Castle of Volognano
The Castle of Volognano is reached by following the SP34 road that connects Florence and Rosano. From Rosano follow the SP90 towards Rignano sull’Arno.
Situated at the top of one of the last hills of the Poggio di Firenze that slope down to the Arno, the Volognano Castle has a dominant position both strategic and scenic near where the Arno and Sieve rivers merge and close to the territories of Pontassieve, Vallombrosa, Pratomagno, and Valdarno.

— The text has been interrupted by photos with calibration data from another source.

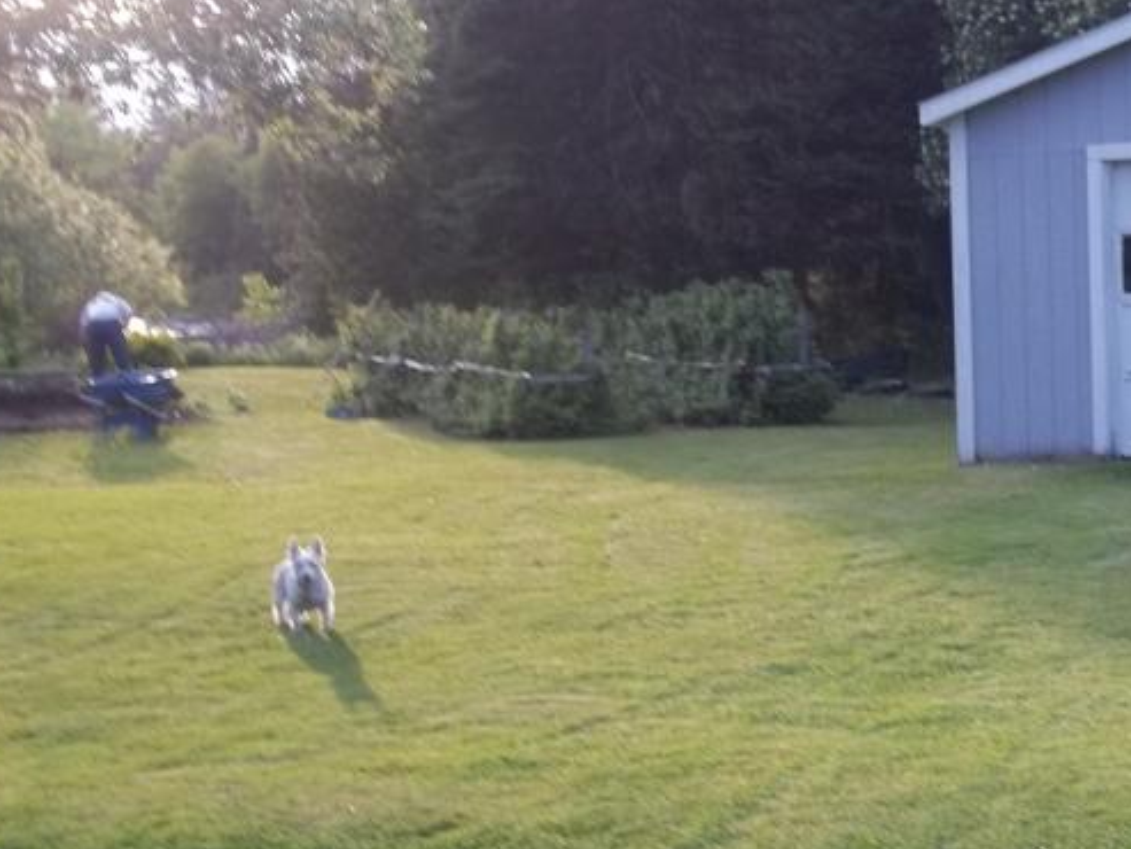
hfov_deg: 23.2
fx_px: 2647
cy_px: 344
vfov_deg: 18.2
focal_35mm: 81
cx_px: 1106
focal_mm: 7.1
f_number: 3.2
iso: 80
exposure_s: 1/60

The origin of this settlement seems to be from the Roman era. Remains from this period have been found at the Bertinga farm on a hill west of the castle. The village was mentioned for the first time in 1214 in a document pertaining to the church of San Michel a Volognano, while the castle is mentioned on a map from the monastery of Vallombrosa dated 1220 and in an act from 1299 stipulating 'castro de Volognano'. In the middle ages the castle was the residence of the Quona family, overlords of the castle by the same name above Remole where they lived until the castle is destroyed by the Florentines in 1143. Established at Volognano they adopt this name to distinguish themselves from other branches of the family. The Da Quona da Volognano were involved in the arson of the center of Florence during the battle between the Guelphs and the Ghibellines and for this reason, in 1304 the Guelph government occupied and destroyed the castle, after repossessing everything they found there.
The lowered tower, tracts of masonry made of alberese stone laid in regular and parallel lines, an entrance way made of an ogive arch, the finish of the stones still visible on one side of the tower, make it plausible to date the castle from the 13th century.
The actual appearance is that of a villa/farm house of decided neo-gothic taste, still dominated by the strong crenellated tower of the keep. The church of San Michele is located in the interior of the castle in the center of small courtyard. The whole structure is surrounded by a elliptical shaped wall crossed by a single street to which entrance is made from a door with an ogive arch, partially preserved. Residences and infrastructures were built here in the course of centuries.